La Thaïlande accuse des négociants pétroliers de profits excessifs en pleine pénurie
Le Premier ministre thaïlandais accuse les négociants en pétrole de stockage et de contrebande, des pratiques qui auraient coûté 50 milliards de bahts (1,21 milliard d'euros) à l'État, alors que les prix atteignent des records régionaux.
| Secteurs | Pétrole, Carburants |
|---|---|
| Thèmes | Politique & Géopolitique, Sécurité énergétique |
| Pays | Thaïlande, Vietnam |
Le Premier ministre thaïlandais Anutin Charnvirakul a publiquement dénoncé vendredi les pratiques de stockage et de contrebande de carburant attribuées à des négociants pétroliers. Ces agissements constituent selon lui « un facteur majeur des pénuries de carburant observées à l'échelle nationale ces dernières semaines ». Les pays d'Asie du Sud-Est subissent de plein fouet les difficultés d'approvisionnement provoquées par la guerre au Moyen-Orient, un contexte qui pèse sur des routes d'acheminement clés comme le détroit de Bab el-Mandeb, couloir stratégique pour le pétrole. Des preuves de spéculation ont été recensées parmi les négociants de grande et de moyenne taille, tant sur terre qu'en mer.
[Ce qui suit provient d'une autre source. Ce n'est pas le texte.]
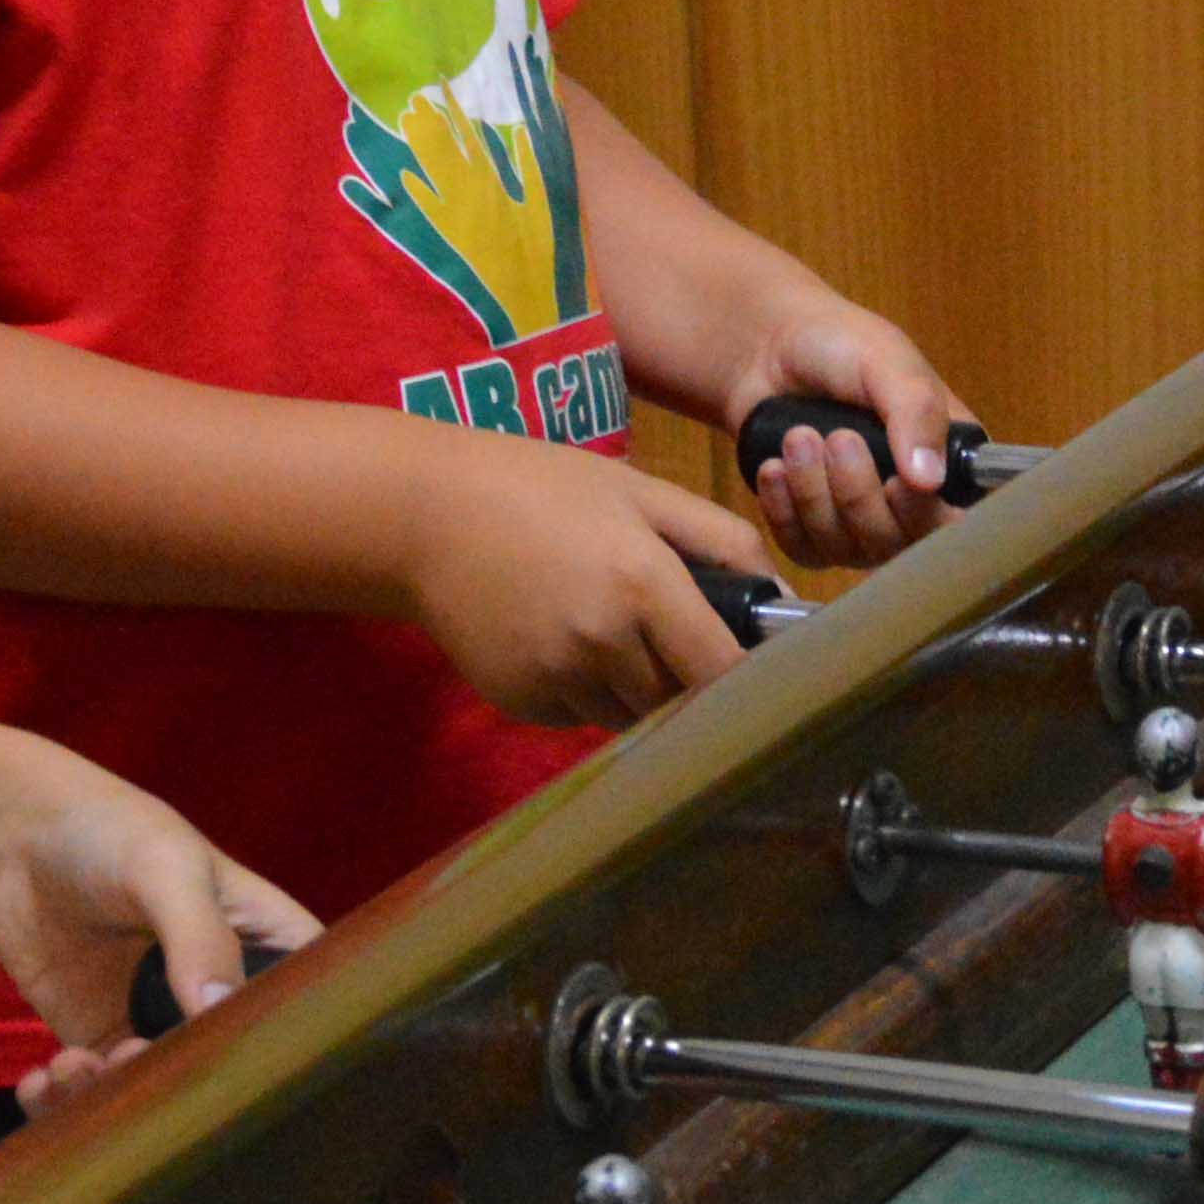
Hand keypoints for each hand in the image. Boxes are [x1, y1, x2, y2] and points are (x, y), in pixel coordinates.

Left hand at [0, 752, 318, 1108]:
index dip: (277, 1047)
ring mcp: (159, 1023)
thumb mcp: (166, 867)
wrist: (14, 837)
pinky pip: (98, 1093)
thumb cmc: (109, 830)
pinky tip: (43, 1080)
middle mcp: (221, 993)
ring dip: (116, 1096)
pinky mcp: (102, 1042)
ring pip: (160, 1091)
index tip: (229, 1064)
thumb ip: (197, 935)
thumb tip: (214, 1009)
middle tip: (133, 1060)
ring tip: (77, 1066)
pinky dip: (68, 1101)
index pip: (302, 1008)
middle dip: (183, 1086)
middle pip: (230, 1066)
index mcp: (269, 944)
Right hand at [400, 424, 782, 727]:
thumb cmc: (541, 489)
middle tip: (670, 633)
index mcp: (643, 583)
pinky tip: (561, 641)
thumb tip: (779, 595)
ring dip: (636, 688)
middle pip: (678, 699)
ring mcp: (557, 678)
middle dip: (686, 676)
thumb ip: (719, 537)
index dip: (744, 676)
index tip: (751, 666)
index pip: (721, 670)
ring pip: (629, 713)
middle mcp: (602, 641)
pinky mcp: (522, 702)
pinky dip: (586, 692)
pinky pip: (580, 715)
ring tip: (609, 628)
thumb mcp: (638, 490)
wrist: (424, 516)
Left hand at [727, 306, 972, 569]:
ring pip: (846, 548)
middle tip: (837, 438)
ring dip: (814, 492)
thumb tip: (930, 480)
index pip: (958, 520)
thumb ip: (916, 411)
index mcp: (946, 459)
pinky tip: (774, 467)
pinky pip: (802, 548)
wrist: (766, 348)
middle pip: (896, 542)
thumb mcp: (886, 361)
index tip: (896, 482)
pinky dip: (784, 508)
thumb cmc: (838, 346)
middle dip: (858, 494)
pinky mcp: (811, 531)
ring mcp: (859, 523)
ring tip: (797, 436)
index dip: (927, 515)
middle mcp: (909, 501)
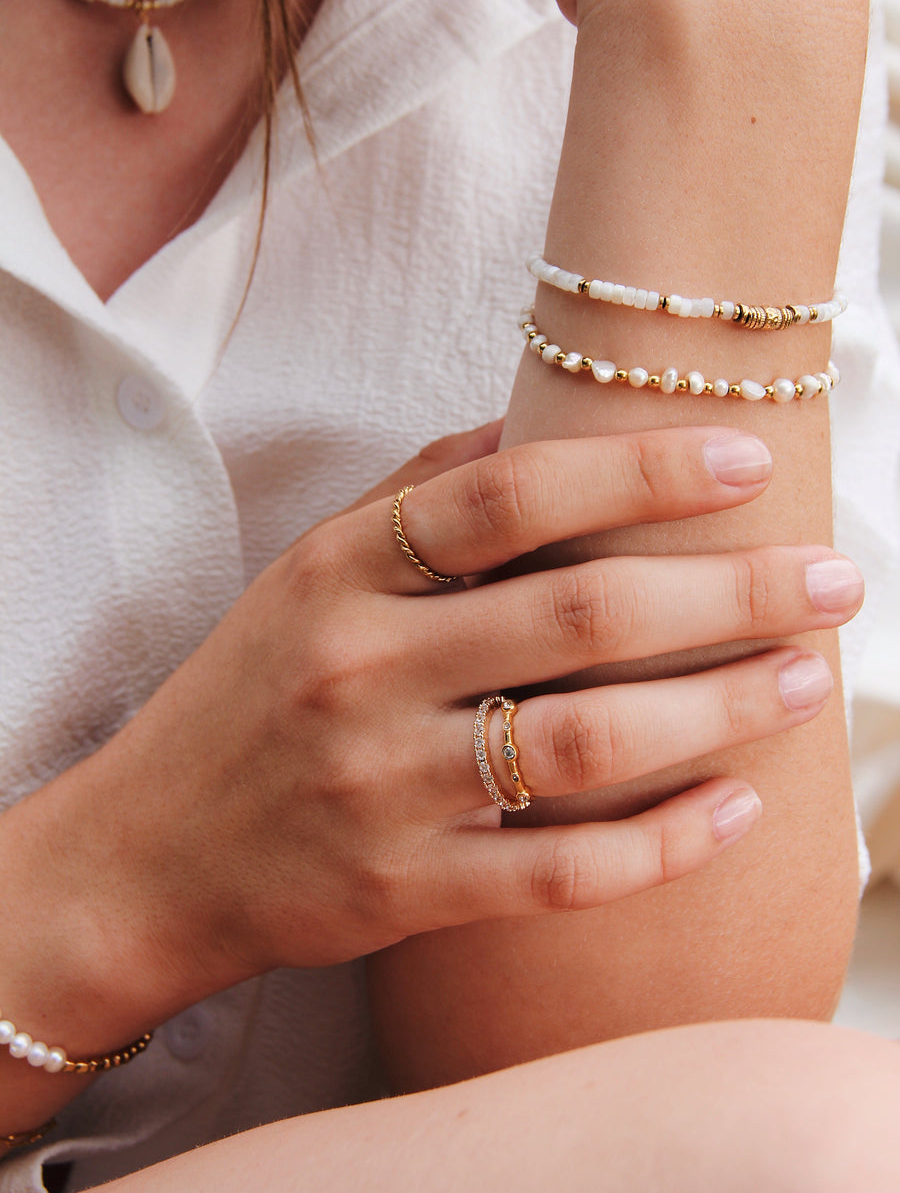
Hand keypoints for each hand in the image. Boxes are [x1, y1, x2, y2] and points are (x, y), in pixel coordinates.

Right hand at [1, 425, 861, 1047]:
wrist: (150, 852)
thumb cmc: (252, 692)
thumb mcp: (308, 570)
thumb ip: (417, 496)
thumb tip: (535, 427)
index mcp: (342, 570)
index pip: (510, 494)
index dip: (640, 468)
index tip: (750, 458)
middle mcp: (361, 667)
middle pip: (579, 615)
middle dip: (730, 591)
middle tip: (835, 577)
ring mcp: (382, 787)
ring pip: (586, 746)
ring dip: (720, 710)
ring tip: (809, 680)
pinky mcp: (402, 891)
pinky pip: (559, 874)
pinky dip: (662, 844)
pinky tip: (740, 810)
Un manque à gagner de 50 milliards de bahts pour l'État
« Les autorités ont découvert des cas de stockage de carburant et de contrebande en vue de le vendre dans les pays voisins », a déclaré Anutin Charnvirakul. Ces pratiques ont coûté 50 milliards de bahts (1,21 milliard d'euros) au gouvernement, selon le Premier ministre. Des cargaisons maritimes ont été volontairement retardées afin que le carburant n'arrive pas à temps, permettant aux vendeurs d'attendre des hausses de prix de détail. D'autres envois, pourtant destinés à l'exportation vers des pays voisins, ont été détournés pour être stockés.
Le ministre de la Justice Rutthaphon Naowarat estime que plus de 57 millions de litres de carburant transitant par voie maritime ont été signalés manquants dans le sud de la Thaïlande. « Ces actions reviennent à tirer un profit excessif de la hausse des prix du pétrole durant la crise énergétique mondiale », a ajouté Anutin Charnvirakul. Les pratiques incriminées impliquent des acteurs de grande et de moyenne envergure, selon les éléments communiqués par le gouvernement.
Des prix records à la pompe en Thaïlande
Les prix des carburants en Thaïlande ont atteint des niveaux records. L'essence sans plomb s'établit à 57,51 bahts (1,52 €) le litre, tandis que le gazole se négocie à 47,74 bahts (1,26 €). Ces hausses s'inscrivent dans une dynamique régionale plus large, les perturbations d'approvisionnement touchant l'ensemble de l'Asie du Sud-Est. La situation rappelle d'autres tensions sur les chaînes d'approvisionnement pétrolier régionales, comme la recherche par le Mexique d'intermédiaires privés pour approvisionner Cuba en pétrole.
Au Vietnam, le gazole a atteint 46 200 dôngs (1,56 €) le litre cette semaine, en hausse de plus de 140% depuis la fin février. Face à cette flambée, Hanoï avait déjà puisé la semaine précédente dans un fonds d'urgence de stabilisation des prix du carburant. Le gouvernement vietnamien a également supprimé les taxes environnementales afin d'atténuer la pression sur les consommateurs.
Une région sous pression géopolitique et commerciale
L'ensemble de l'Asie du Sud-Est subit les répercussions des difficultés d'approvisionnement provoquées par la guerre au Moyen-Orient. Les pratiques de stockage illicite et de contrebande identifiées en Thaïlande amplifient des tensions déjà alimentées par des facteurs géopolitiques extérieurs. Anutin Charnvirakul n'a pas précisé quelles mesures coercitives seraient engagées à l'encontre des négociants mis en cause par les autorités.